On May 13, 1995, a tornado struck the town of Advance, causing $2,000,000 worth of damage. This was part of a series of tornadoes that struck the Midwest.

==Geography==

According to the 2010 census, Advance has a total area of 0.62 sqmi, all land.

==Demographics==

Historical population
| Census | Pop. | Note | %± |
| 1910 | 416 |  | — |
| 1920 | 417 |  | 0.2% |
| 1930 | 358 |  | −14.1% |
| 1940 | 365 |  | 2.0% |
| 1950 | 413 |  | 13.2% |
| 1960 | 463 |  | 12.1% |
| 1970 | 561 |  | 21.2% |
| 1980 | 559 |  | −0.4% |
| 1990 | 520 |  | −7.0% |
| 2000 | 562 |  | 8.1% |
| 2010 | 477 |  | −15.1% |
| 2020 | 503 |  | 5.5% |
U.S. Decennial Census

===2010 census===
As of the 2010 United States census, there were 477 people, 161 households, and 121 families living in the town. The population density was 769.4 PD/sqmi. There were 178 housing units at an average density of 287.1 /sqmi. The racial makeup of the town was 97.1% White, 0.4% African American, 0.2% Native American, 0.6% Asian, 0.2% from other races, and 1.5% from two or more races. Hispanic or Latino of any race were 0.8% of the population.

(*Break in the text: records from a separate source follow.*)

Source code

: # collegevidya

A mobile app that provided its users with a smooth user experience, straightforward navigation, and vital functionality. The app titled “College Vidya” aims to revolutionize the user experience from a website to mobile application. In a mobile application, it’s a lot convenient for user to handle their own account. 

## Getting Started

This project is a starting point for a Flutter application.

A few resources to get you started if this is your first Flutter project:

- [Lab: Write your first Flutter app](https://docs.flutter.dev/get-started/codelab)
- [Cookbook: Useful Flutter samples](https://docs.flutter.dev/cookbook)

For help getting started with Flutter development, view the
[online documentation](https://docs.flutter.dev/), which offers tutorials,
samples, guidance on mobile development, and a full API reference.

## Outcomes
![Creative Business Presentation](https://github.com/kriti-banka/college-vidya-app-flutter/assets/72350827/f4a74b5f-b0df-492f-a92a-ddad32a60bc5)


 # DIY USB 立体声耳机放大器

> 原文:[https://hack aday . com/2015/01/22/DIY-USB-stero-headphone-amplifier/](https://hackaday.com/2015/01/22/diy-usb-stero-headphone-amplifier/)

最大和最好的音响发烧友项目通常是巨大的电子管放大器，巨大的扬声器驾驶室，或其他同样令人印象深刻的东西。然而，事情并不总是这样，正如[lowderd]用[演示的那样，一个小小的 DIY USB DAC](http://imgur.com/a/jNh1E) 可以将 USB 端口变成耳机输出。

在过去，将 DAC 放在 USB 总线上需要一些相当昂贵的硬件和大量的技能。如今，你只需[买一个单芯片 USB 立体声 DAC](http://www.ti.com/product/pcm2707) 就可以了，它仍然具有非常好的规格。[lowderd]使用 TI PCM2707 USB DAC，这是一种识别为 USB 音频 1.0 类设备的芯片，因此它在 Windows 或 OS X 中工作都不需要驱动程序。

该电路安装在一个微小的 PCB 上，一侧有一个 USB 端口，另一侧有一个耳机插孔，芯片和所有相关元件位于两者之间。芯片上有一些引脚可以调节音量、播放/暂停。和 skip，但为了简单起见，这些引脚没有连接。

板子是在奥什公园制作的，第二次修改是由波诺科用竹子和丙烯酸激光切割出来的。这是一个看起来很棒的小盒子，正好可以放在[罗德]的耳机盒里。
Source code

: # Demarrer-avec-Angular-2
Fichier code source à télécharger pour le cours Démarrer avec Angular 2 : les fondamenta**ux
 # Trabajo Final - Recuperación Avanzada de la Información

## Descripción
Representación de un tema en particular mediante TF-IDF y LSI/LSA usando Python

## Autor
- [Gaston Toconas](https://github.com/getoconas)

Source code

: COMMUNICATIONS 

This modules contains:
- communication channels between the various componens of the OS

There were 161 households, of which 42.9% had children under the age of 18 living with them, 60.2% were married couples living together, 11.2% had a female householder with no husband present, 3.7% had a male householder with no wife present, and 24.8% were non-families. 19.3% of all households were made up of individuals, and 7.5% had someone living alone who was 65 years of age or older. The average household size was 2.96 and the average family size was 3.39.

The median age in the town was 32.9 years. 32.5% of residents were under the age of 18; 7.2% were between the ages of 18 and 24; 23.1% were from 25 to 44; 27.3% were from 45 to 64; and 9.9% were 65 years of age or older. The gender makeup of the town was 51.8% male and 48.2% female.

===2000 census===
As of the 2000 United States census, there were 562 people, 183 households, and 150 families living in the town. The population density was 898.7 PD/sqmi. There were 190 housing units at an average density of 303.8 /sqmi. The racial makeup of the town was 98.93% White, 0.89% Native American, 0.18% from other races. Hispanic or Latino of any race were 1.25% of the population.

There were 183 households, out of which 45.4% had children under the age of 18 living with them, 68.3% were married couples living together, 7.1% had a female householder with no husband present, and 17.5% were non-families. 13.7% of all households were made up of individuals, and 2.2% had someone living alone who was 65 years of age or older. The average household size was 3.07 and the average family size was 3.40.

In the town, the population was spread out, with 33.5% under the age of 18, 6.9% from 18 to 24, 32.6% from 25 to 44, 20.1% from 45 to 64, and 6.9% who were 65 years of age or older. The median age was 32 years. For every 100 females, there were 93.8 males. For every 100 females age 18 and over, there were 95.8 males.

The median income for a household in the town was $45,000, and the median income for a family was $50,972. Males had a median income of $35,313 versus $21,500 for females. The per capita income for the town was $17,169. About 4.2% of families and 6.9% of the population were below the poverty line, including 7.8% of those under age 18 and 4.1% of those age 65 or over.

==Education==
It is in the Western Boone County Community School Corporation.